Geriye kalan tuzlu tortuya “salamura’’ adı veriliyor. Peki bu salamura ile ne yapılıyor? Deniz suyundan tatlı su elde edildiği zaman; bir tarafta içilebilir su, diğer tarafta ise yoğunluğu daha da yükselmiş tuzlu tortu kalıyor. Bazı su arıtma tesislerinde bu çok yoğun tuzlu su bir pompa yardımıyla denizlere geri pompalanıyor ve salamura deniz suyundan daha yoğun olduğu için dibe çöküyor. Bunun sonucunda denizlerdeki oksijen oranı fazla tuzdan ve sıcaklıktan kaynaklı azalıyor, böylece organizmaların zarar görmesine neden oluyor. Başka bir deyişle canlılarda oksijen yetmezliğine neden oluyor. Ayrıca tuzlu su deniz yaşamına zarar verebilecek kimyasallar barındırabilir. Su arıtımında çalışan yetkililer hala çözümsüz bir şekilde tatlı su üretiminin daha da arttığını söylüyorlar. Peki salamura için alternatif olabilecek çözümler ne?

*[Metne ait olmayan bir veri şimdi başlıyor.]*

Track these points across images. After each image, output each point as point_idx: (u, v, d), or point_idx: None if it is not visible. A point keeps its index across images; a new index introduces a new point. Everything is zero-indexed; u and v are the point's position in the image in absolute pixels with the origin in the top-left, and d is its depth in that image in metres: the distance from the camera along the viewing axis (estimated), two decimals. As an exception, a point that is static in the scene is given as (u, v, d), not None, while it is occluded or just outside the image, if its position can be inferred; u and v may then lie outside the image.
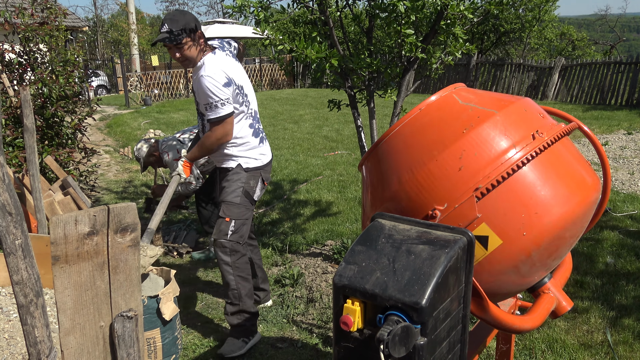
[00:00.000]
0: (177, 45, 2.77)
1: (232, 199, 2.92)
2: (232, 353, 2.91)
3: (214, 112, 2.77)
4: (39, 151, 4.67)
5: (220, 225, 2.91)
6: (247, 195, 2.95)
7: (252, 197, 2.97)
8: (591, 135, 1.83)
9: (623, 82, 12.00)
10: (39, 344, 1.25)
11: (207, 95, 2.74)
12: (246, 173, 2.95)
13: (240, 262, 2.94)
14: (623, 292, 3.47)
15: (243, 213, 2.95)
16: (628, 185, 5.94)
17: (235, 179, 2.94)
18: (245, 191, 2.94)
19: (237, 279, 2.93)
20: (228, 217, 2.90)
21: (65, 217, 1.30)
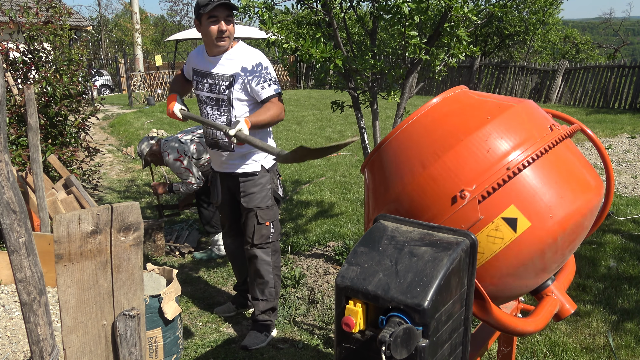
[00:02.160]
0: (228, 17, 2.71)
1: (265, 204, 2.96)
2: (256, 345, 3.02)
3: (272, 87, 2.76)
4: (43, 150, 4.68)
5: (261, 231, 2.96)
6: (274, 194, 3.00)
7: (279, 195, 3.03)
8: (594, 137, 1.83)
9: (627, 85, 11.98)
10: (42, 342, 1.25)
11: (265, 72, 2.75)
12: (269, 173, 2.97)
13: (278, 261, 3.07)
14: (625, 295, 3.46)
15: (276, 212, 3.03)
16: (631, 188, 5.92)
17: (264, 183, 2.95)
18: (273, 191, 2.99)
19: (275, 277, 3.04)
20: (267, 221, 2.96)
21: (68, 216, 1.31)
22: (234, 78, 2.78)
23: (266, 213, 2.96)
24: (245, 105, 2.83)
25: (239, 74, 2.77)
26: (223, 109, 2.85)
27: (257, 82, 2.75)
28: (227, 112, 2.85)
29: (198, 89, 2.93)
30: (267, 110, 2.76)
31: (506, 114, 1.55)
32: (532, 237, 1.44)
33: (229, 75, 2.79)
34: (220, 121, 2.86)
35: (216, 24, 2.68)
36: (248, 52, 2.82)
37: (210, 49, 2.81)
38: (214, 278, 4.03)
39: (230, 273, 4.11)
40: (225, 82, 2.80)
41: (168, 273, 2.98)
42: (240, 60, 2.78)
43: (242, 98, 2.80)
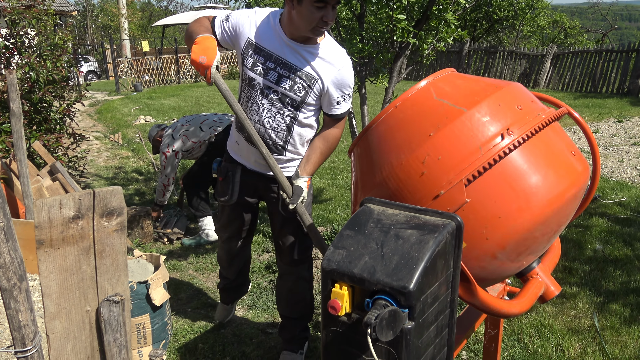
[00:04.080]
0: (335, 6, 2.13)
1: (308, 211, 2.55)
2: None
3: (347, 103, 2.33)
4: (27, 136, 4.62)
5: (304, 243, 2.58)
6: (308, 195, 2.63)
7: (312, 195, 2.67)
8: (581, 121, 1.83)
9: (614, 70, 12.04)
10: (23, 328, 1.24)
11: (351, 85, 2.31)
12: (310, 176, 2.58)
13: (312, 274, 2.72)
14: (611, 278, 3.50)
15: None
16: (617, 172, 5.98)
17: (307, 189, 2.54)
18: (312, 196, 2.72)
19: (312, 293, 2.74)
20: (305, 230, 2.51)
21: (49, 201, 1.29)
22: (318, 81, 2.25)
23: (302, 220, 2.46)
24: (312, 112, 2.36)
25: (326, 76, 2.25)
26: (286, 108, 2.31)
27: (339, 93, 2.28)
28: (290, 113, 2.32)
29: (254, 71, 2.29)
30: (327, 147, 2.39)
31: (494, 97, 1.54)
32: (519, 219, 1.44)
33: (314, 76, 2.25)
34: (275, 122, 2.34)
35: (322, 11, 2.07)
36: (340, 51, 2.30)
37: (297, 32, 2.19)
38: (203, 264, 4.02)
39: (219, 259, 4.10)
40: (305, 82, 2.26)
41: (155, 259, 2.96)
42: (330, 61, 2.25)
43: (313, 104, 2.32)
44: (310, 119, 2.37)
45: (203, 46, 2.14)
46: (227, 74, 18.13)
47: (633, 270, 3.58)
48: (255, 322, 3.17)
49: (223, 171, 2.60)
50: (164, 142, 4.35)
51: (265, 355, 2.84)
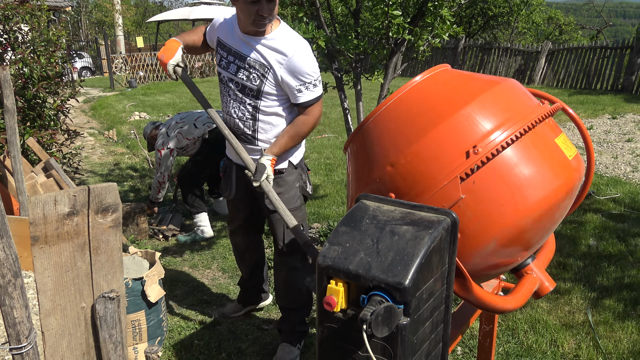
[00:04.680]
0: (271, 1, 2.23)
1: (294, 205, 2.57)
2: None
3: (312, 91, 2.36)
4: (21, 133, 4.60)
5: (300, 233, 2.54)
6: (303, 191, 2.65)
7: (307, 192, 2.67)
8: (575, 117, 1.83)
9: (609, 66, 12.08)
10: (18, 325, 1.24)
11: (309, 72, 2.32)
12: (296, 170, 2.59)
13: (308, 264, 2.69)
14: (604, 273, 3.52)
15: (304, 213, 2.66)
16: (611, 168, 6.00)
17: (292, 182, 2.57)
18: (301, 188, 2.63)
19: (310, 282, 2.72)
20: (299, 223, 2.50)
21: (44, 197, 1.28)
22: (270, 69, 2.34)
23: (296, 215, 2.48)
24: (275, 101, 2.42)
25: (277, 65, 2.33)
26: (247, 98, 2.43)
27: (297, 82, 2.33)
28: (251, 102, 2.43)
29: (221, 67, 2.48)
30: (296, 132, 2.41)
31: (489, 93, 1.55)
32: (514, 215, 1.45)
33: (265, 65, 2.34)
34: (240, 111, 2.47)
35: (256, 5, 2.19)
36: (292, 39, 2.35)
37: (244, 26, 2.35)
38: (198, 261, 4.01)
39: (214, 255, 4.09)
40: (258, 71, 2.36)
41: (151, 256, 2.96)
42: (281, 49, 2.32)
43: (273, 93, 2.39)
44: (275, 108, 2.44)
45: (166, 47, 2.50)
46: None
47: (627, 265, 3.60)
48: (251, 319, 3.17)
49: (224, 168, 2.79)
50: (158, 141, 4.35)
51: (261, 352, 2.84)
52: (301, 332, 2.77)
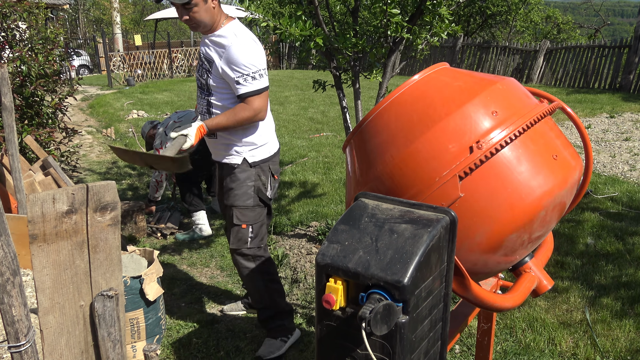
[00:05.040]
0: (186, 5, 2.38)
1: (244, 203, 2.59)
2: (272, 354, 2.73)
3: (251, 83, 2.42)
4: (19, 131, 4.59)
5: (237, 233, 2.63)
6: (259, 193, 2.62)
7: (265, 195, 2.65)
8: (573, 115, 1.83)
9: (607, 65, 12.09)
10: (17, 323, 1.23)
11: (249, 64, 2.39)
12: (253, 169, 2.60)
13: (265, 266, 2.71)
14: (602, 272, 3.53)
15: (258, 214, 2.64)
16: (609, 167, 6.01)
17: (244, 179, 2.59)
18: (257, 189, 2.61)
19: (267, 283, 2.72)
20: (244, 223, 2.61)
21: (42, 195, 1.28)
22: (213, 63, 2.48)
23: (244, 214, 2.59)
24: (223, 95, 2.52)
25: (217, 58, 2.46)
26: (204, 94, 2.58)
27: (235, 73, 2.41)
28: (206, 97, 2.57)
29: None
30: (234, 113, 2.46)
31: (488, 91, 1.55)
32: (512, 214, 1.45)
33: (210, 59, 2.49)
34: (201, 107, 2.62)
35: (178, 11, 2.43)
36: (235, 34, 2.46)
37: None
38: (197, 259, 4.01)
39: (212, 253, 4.10)
40: (205, 65, 2.52)
41: (149, 254, 2.95)
42: (221, 42, 2.46)
43: (219, 87, 2.51)
44: (223, 102, 2.53)
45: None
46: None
47: (624, 264, 3.61)
48: (249, 317, 3.18)
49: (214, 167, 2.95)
50: (156, 140, 4.36)
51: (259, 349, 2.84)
52: (278, 327, 2.80)
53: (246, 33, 2.49)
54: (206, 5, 2.44)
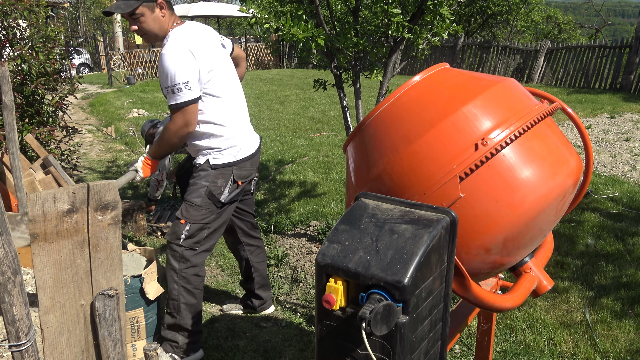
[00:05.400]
0: (132, 16, 2.41)
1: (192, 199, 2.57)
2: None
3: (172, 97, 2.39)
4: (19, 129, 4.59)
5: (174, 226, 2.60)
6: (210, 196, 2.57)
7: (217, 199, 2.58)
8: (574, 116, 1.83)
9: (607, 65, 12.09)
10: (17, 322, 1.24)
11: (167, 77, 2.36)
12: (214, 171, 2.57)
13: (188, 272, 2.60)
14: (602, 272, 3.53)
15: (203, 216, 2.57)
16: (610, 168, 6.01)
17: (201, 177, 2.58)
18: (209, 192, 2.56)
19: (180, 289, 2.61)
20: (184, 219, 2.56)
21: (43, 195, 1.28)
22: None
23: (187, 210, 2.56)
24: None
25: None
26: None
27: (164, 90, 2.42)
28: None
29: None
30: (161, 137, 2.49)
31: (489, 92, 1.55)
32: (513, 214, 1.45)
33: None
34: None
35: (130, 25, 2.48)
36: (165, 45, 2.43)
37: None
38: (197, 258, 4.01)
39: (212, 253, 4.10)
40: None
41: (149, 253, 2.96)
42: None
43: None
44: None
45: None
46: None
47: (624, 265, 3.61)
48: (249, 316, 3.18)
49: None
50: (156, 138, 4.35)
51: (259, 349, 2.85)
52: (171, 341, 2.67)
53: (176, 43, 2.41)
54: (153, 14, 2.44)
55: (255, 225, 3.08)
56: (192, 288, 2.63)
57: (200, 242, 2.61)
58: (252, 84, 14.14)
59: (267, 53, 19.83)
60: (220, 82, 2.54)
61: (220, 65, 2.56)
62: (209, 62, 2.48)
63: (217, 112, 2.54)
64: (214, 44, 2.62)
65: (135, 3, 2.39)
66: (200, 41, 2.49)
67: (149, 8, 2.42)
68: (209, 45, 2.54)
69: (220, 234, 2.73)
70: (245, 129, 2.72)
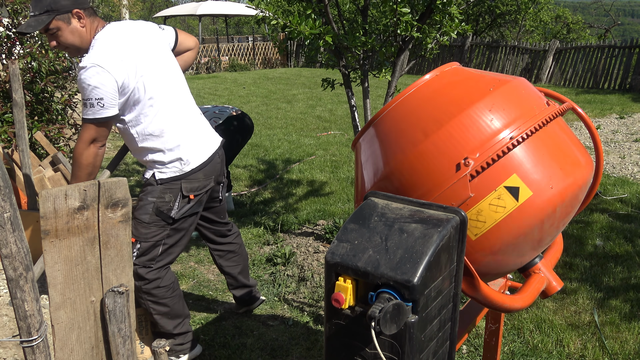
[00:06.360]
0: (48, 32, 2.21)
1: (140, 217, 2.40)
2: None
3: (84, 111, 2.21)
4: (29, 127, 4.62)
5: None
6: (158, 213, 2.40)
7: (166, 215, 2.41)
8: (584, 116, 1.82)
9: (617, 66, 12.01)
10: (29, 318, 1.25)
11: (82, 90, 2.18)
12: (160, 186, 2.39)
13: (148, 288, 2.48)
14: (611, 274, 3.51)
15: (154, 233, 2.42)
16: (619, 169, 5.98)
17: (148, 192, 2.41)
18: (156, 208, 2.39)
19: (148, 303, 2.52)
20: (134, 237, 2.39)
21: (55, 191, 1.29)
22: None
23: (136, 227, 2.39)
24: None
25: None
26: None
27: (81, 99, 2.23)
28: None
29: None
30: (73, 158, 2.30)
31: (499, 91, 1.54)
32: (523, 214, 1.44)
33: None
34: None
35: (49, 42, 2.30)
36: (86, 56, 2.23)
37: None
38: (204, 256, 4.03)
39: (220, 251, 4.11)
40: None
41: (157, 251, 2.96)
42: None
43: None
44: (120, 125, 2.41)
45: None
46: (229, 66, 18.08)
47: (633, 266, 3.59)
48: (256, 315, 3.19)
49: None
50: None
51: (266, 347, 2.85)
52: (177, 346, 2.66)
53: (95, 54, 2.20)
54: (70, 26, 2.24)
55: (225, 233, 2.93)
56: (159, 299, 2.52)
57: (155, 259, 2.47)
58: (259, 82, 14.16)
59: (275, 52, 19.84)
60: (154, 89, 2.31)
61: (154, 69, 2.33)
62: (138, 70, 2.26)
63: (153, 123, 2.34)
64: (147, 44, 2.36)
65: (47, 18, 2.18)
66: (126, 48, 2.26)
67: (64, 21, 2.22)
68: (139, 50, 2.30)
69: (183, 247, 2.58)
70: (192, 137, 2.46)
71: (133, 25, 2.40)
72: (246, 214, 4.75)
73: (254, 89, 13.01)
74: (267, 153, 6.78)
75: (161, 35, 2.49)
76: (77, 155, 2.28)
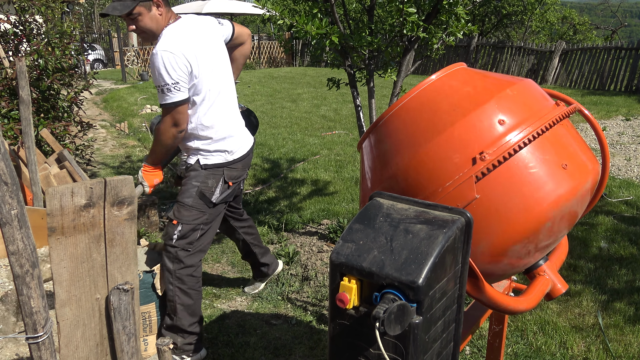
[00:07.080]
0: (129, 16, 2.40)
1: (183, 200, 2.57)
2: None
3: (162, 97, 2.39)
4: (35, 124, 4.64)
5: (168, 227, 2.60)
6: (202, 196, 2.57)
7: (208, 200, 2.58)
8: (591, 118, 1.82)
9: (623, 67, 11.96)
10: (35, 315, 1.25)
11: (157, 77, 2.36)
12: (204, 171, 2.58)
13: (182, 273, 2.60)
14: (616, 276, 3.50)
15: (195, 217, 2.58)
16: (624, 171, 5.95)
17: (192, 177, 2.58)
18: (200, 192, 2.56)
19: (176, 290, 2.60)
20: (176, 219, 2.57)
21: (61, 189, 1.29)
22: None
23: (179, 210, 2.56)
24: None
25: None
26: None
27: (156, 86, 2.41)
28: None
29: None
30: (155, 139, 2.53)
31: (506, 92, 1.54)
32: (528, 216, 1.44)
33: None
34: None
35: (127, 25, 2.48)
36: (158, 43, 2.42)
37: None
38: (208, 254, 4.03)
39: (224, 249, 4.12)
40: None
41: (161, 248, 2.97)
42: None
43: None
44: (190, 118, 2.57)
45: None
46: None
47: (638, 269, 3.58)
48: (259, 313, 3.19)
49: None
50: None
51: (269, 346, 2.86)
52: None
53: (167, 43, 2.38)
54: (150, 13, 2.42)
55: (242, 213, 3.18)
56: (188, 289, 2.62)
57: (193, 243, 2.60)
58: (264, 81, 14.17)
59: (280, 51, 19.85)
60: (210, 83, 2.51)
61: (212, 64, 2.52)
62: (200, 62, 2.44)
63: (207, 115, 2.53)
64: (208, 39, 2.56)
65: (132, 3, 2.37)
66: (192, 40, 2.45)
67: (146, 7, 2.41)
68: (201, 43, 2.49)
69: (214, 234, 2.71)
70: (236, 130, 2.69)
71: (197, 20, 2.60)
72: (250, 212, 4.76)
73: (259, 87, 13.02)
74: (271, 152, 6.78)
75: (220, 30, 2.69)
76: (159, 132, 2.48)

Bu atık yararlı bir kaynak haline dönüştürülebilir. Domates, deniz yosunu ve bazı balık çeşitleri yüksek tuzlu sularda yaşayabilir. Dünyanın bazı bölgelerinde bu salamura sulu havuzlarda domates ve deniz yosunu üretiliyor. Ek olarak, salamuradan tuz ve metal kazanımı da mümkün ve salamura yönetimi için yeni teknolojiler üretiliyor. Bunların hepsi küçük çaplı projeler olsa da büyük projelere dönüştürülmesi için çok çaba gerekiyor. Ayrıca, bu arıtma işlemi maliyetli bir yatırım olduğundan düşük gelirli ülkeler için uygun görünmüyor. Bu ülkelerin de böyle projeler yapabilmeleri için süreç daha verimli hale getirilmeli. Örneğin, tesislerde fosil yakıt kullanımı yerine yenilenebilir enerji kaynaklarına dönülmeli. Bunun sonucunda ayrıca emisyon oranı da azalacaktır. Tabi, organizasyonların hep birlikte bir planlama yapması da gerekiyor.
Arıtma sularının kullanılması su problemi için bir çözüm olarak görünse de, arıtma suyundan önce insanlığın yapması gereken şey su tasarrufu. Su arıtma sistemlerinin varlığı bizi yeniden istediğimiz kadar su kullanabiliriz düşüncesine itmemeli. Aksine, daha da dikkat etmeye yönlendirmeli.